WASHINGTON, D.C. | March 4, 2013 -
On Wednesday, March 6 at 10:00 a.m., the U.S. House Committee on Education and the Workforce, chaired by Rep. John Kline (R-MN), will mark up the Supporting Knowledge and Investing in Lifelong Skills (SKILLS) Act (H.R. 803). The markup will take place in room 2175 of the Rayburn House Office Building.
Despite a significant investment of taxpayer dollars, the workforce development system is failing to provide workers and employers the support they need to compete in today’s economy. More than 50 separate employment and training programs are administered by nine different federal agencies. Almost all of these programs are duplicative or overlapping, and together cost approximately $18 billion annually. Federal mandates and government inefficiencies undermine the ability of state and local leaders to meet the changing demands of their communities. Furthermore, onerous rules prevent individuals from immediately accessing the training they need for in-demand jobs.

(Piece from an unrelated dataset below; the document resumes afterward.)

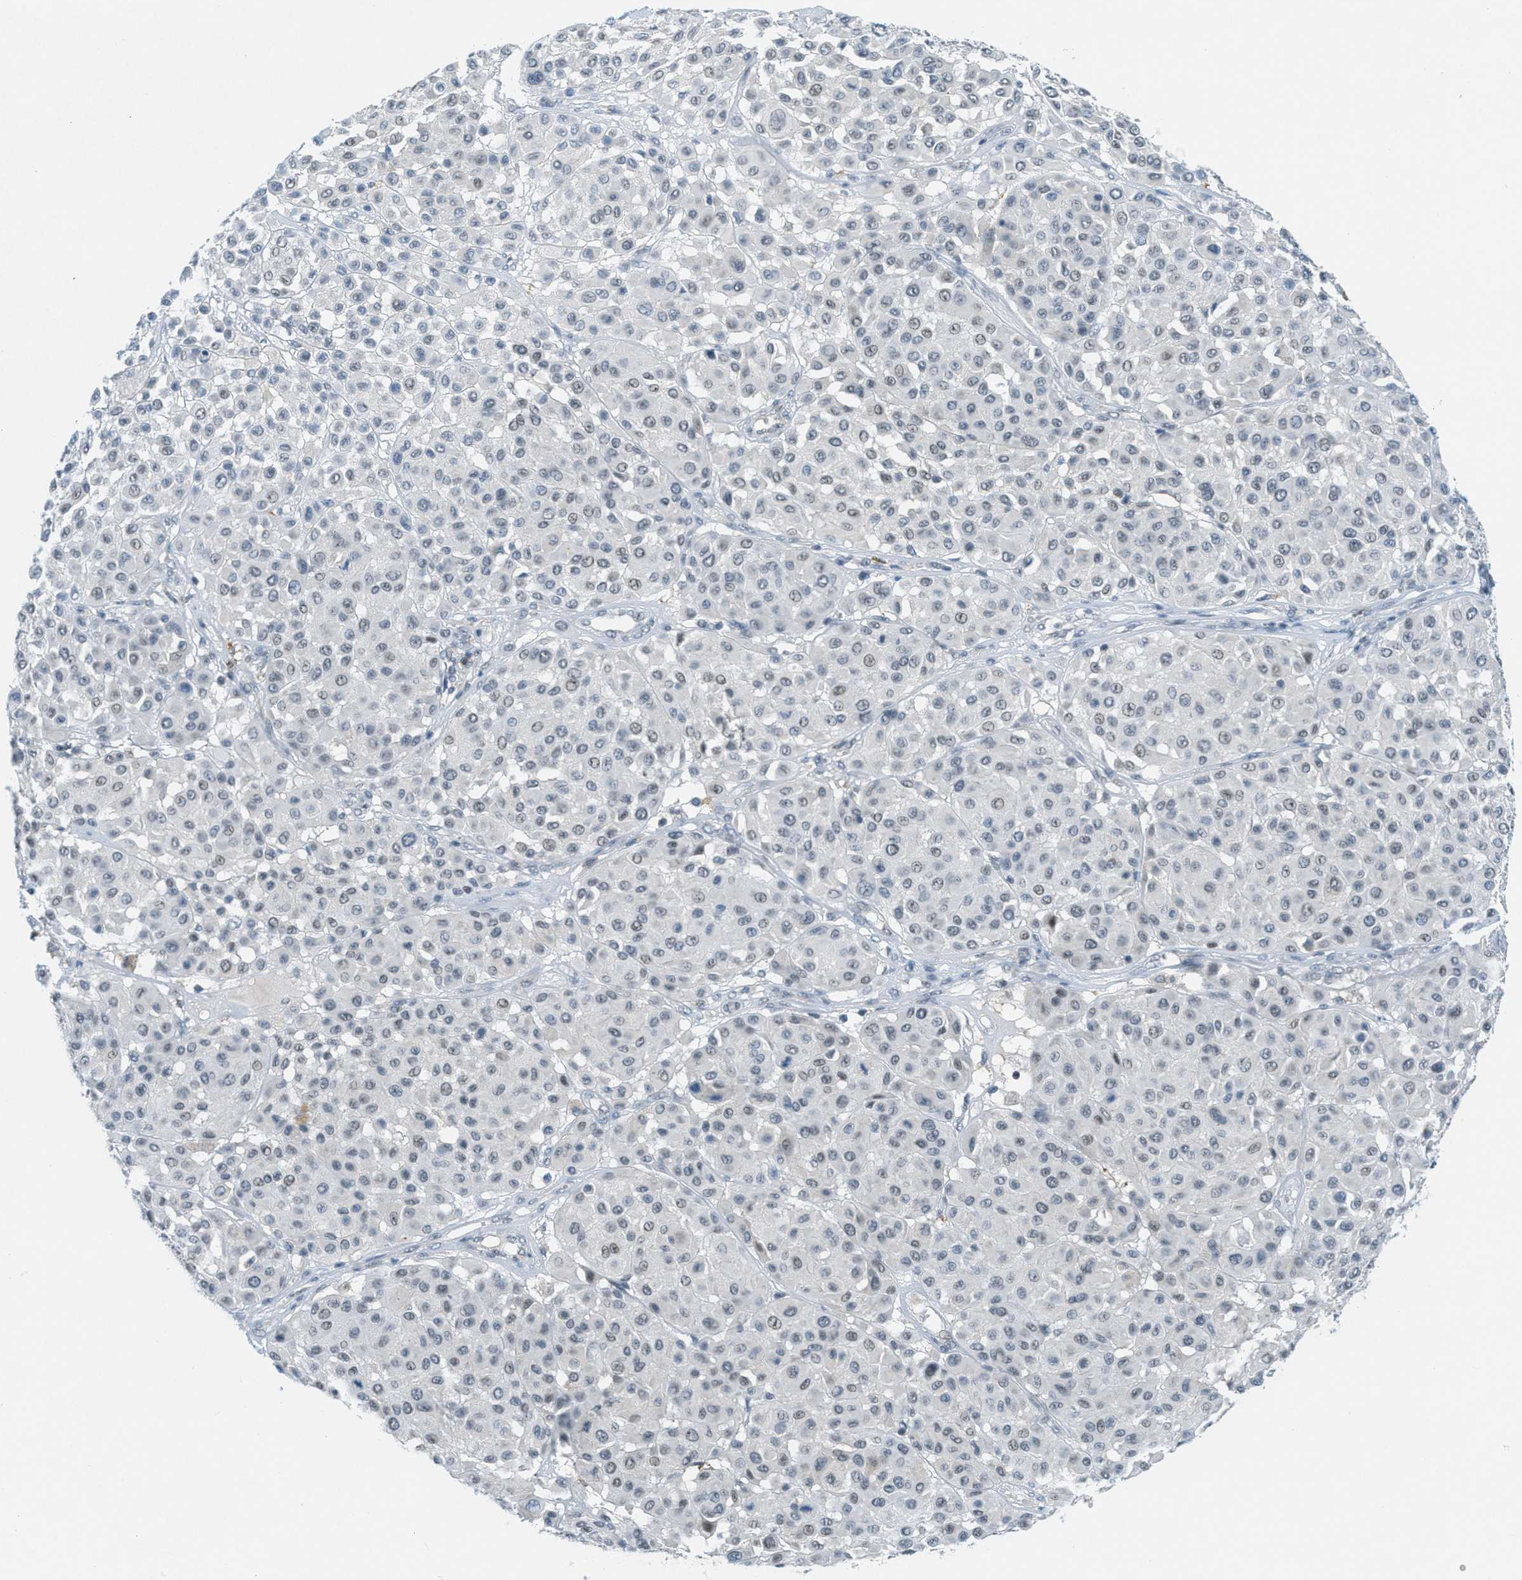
{"staining": {"intensity": "weak", "quantity": "<25%", "location": "nuclear"}, "tissue": "melanoma", "cell_type": "Tumor cells", "image_type": "cancer", "snomed": [{"axis": "morphology", "description": "Malignant melanoma, Metastatic site"}, {"axis": "topography", "description": "Soft tissue"}], "caption": "Tumor cells show no significant expression in melanoma. (Stains: DAB immunohistochemistry with hematoxylin counter stain, Microscopy: brightfield microscopy at high magnification).", "gene": "FYN", "patient": {"sex": "male", "age": 41}}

The House Committee on Education and the Workforce continues to make job training reform a leading priority. In recent years, the committee has held multiple hearings and examined the testimonies of dozens of witnesses that addressed the challenges and opportunities facing the nation’s workforce development system. As a result of the committee’s extensive oversight, Representative Virginia Foxx (R-NC) introduced the SKILLS Act. The SKILLS Act reauthorizes the Workforce Investment Act of 1998 to create a more effective and accountable workforce development system.
The SKILLS Act includes positive and commonsense reforms that will revamp the current workforce development system by:
- Eliminating and streamlining 35 duplicative and ineffective employment and training programs.

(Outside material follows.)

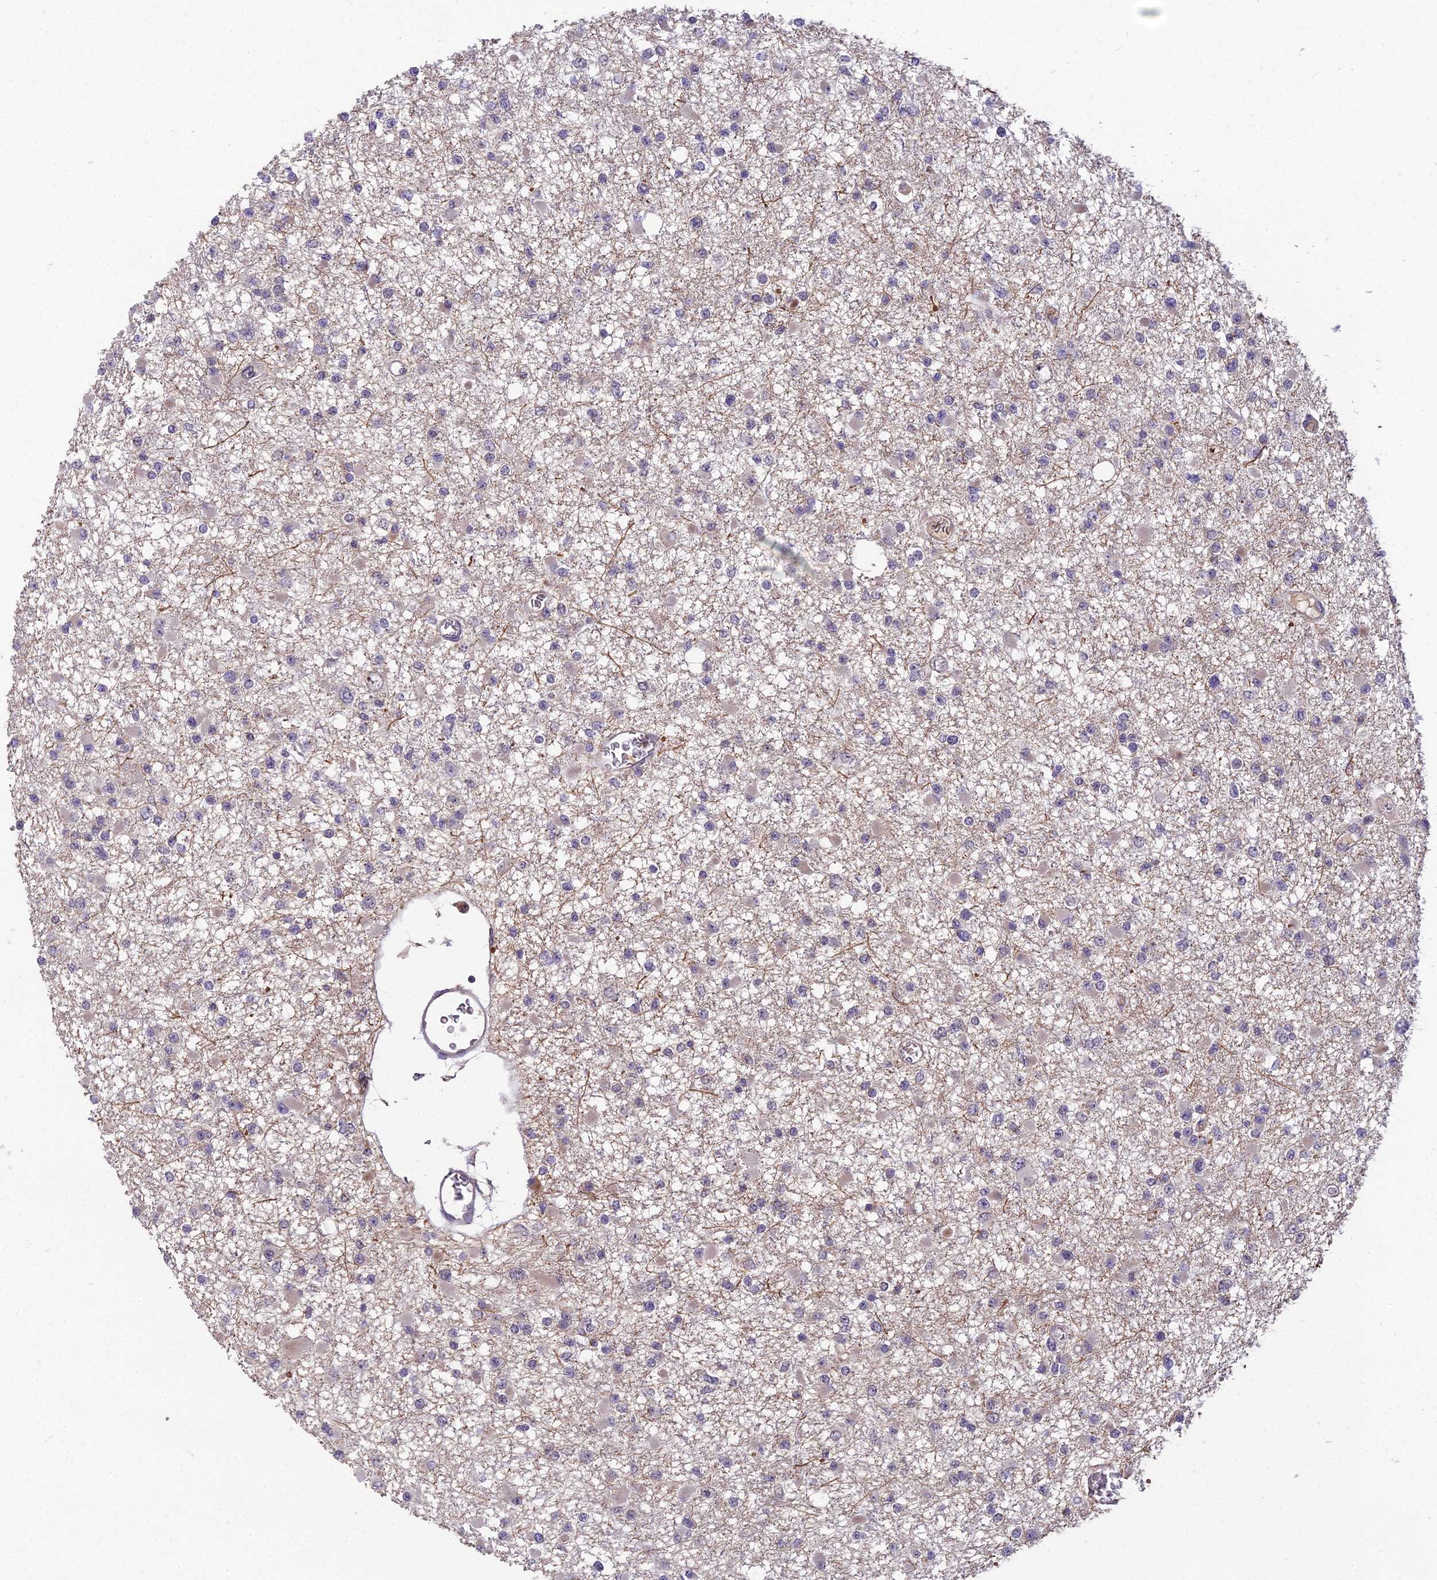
{"staining": {"intensity": "negative", "quantity": "none", "location": "none"}, "tissue": "glioma", "cell_type": "Tumor cells", "image_type": "cancer", "snomed": [{"axis": "morphology", "description": "Glioma, malignant, Low grade"}, {"axis": "topography", "description": "Brain"}], "caption": "An immunohistochemistry histopathology image of low-grade glioma (malignant) is shown. There is no staining in tumor cells of low-grade glioma (malignant). (Stains: DAB (3,3'-diaminobenzidine) IHC with hematoxylin counter stain, Microscopy: brightfield microscopy at high magnification).", "gene": "ZNF333", "patient": {"sex": "female", "age": 22}}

- Replacing the current maze of programs with a flexible Workforce Investment Fund to serve as a single source of support for employers and job seekers.
- Strengthening the role of employers in workforce training decisions by repealing 19 federal mandates governing workforce investment board representation.
- Establishing common performance measures for state and local leaders and requiring an independent evaluation of programs at least once every five years to improve accountability.
- Requiring local workforce investment leaders to outline the strategies they will implement to serve at-risk youth, individuals with disabilities, veterans, and other workers with unique barriers to employment.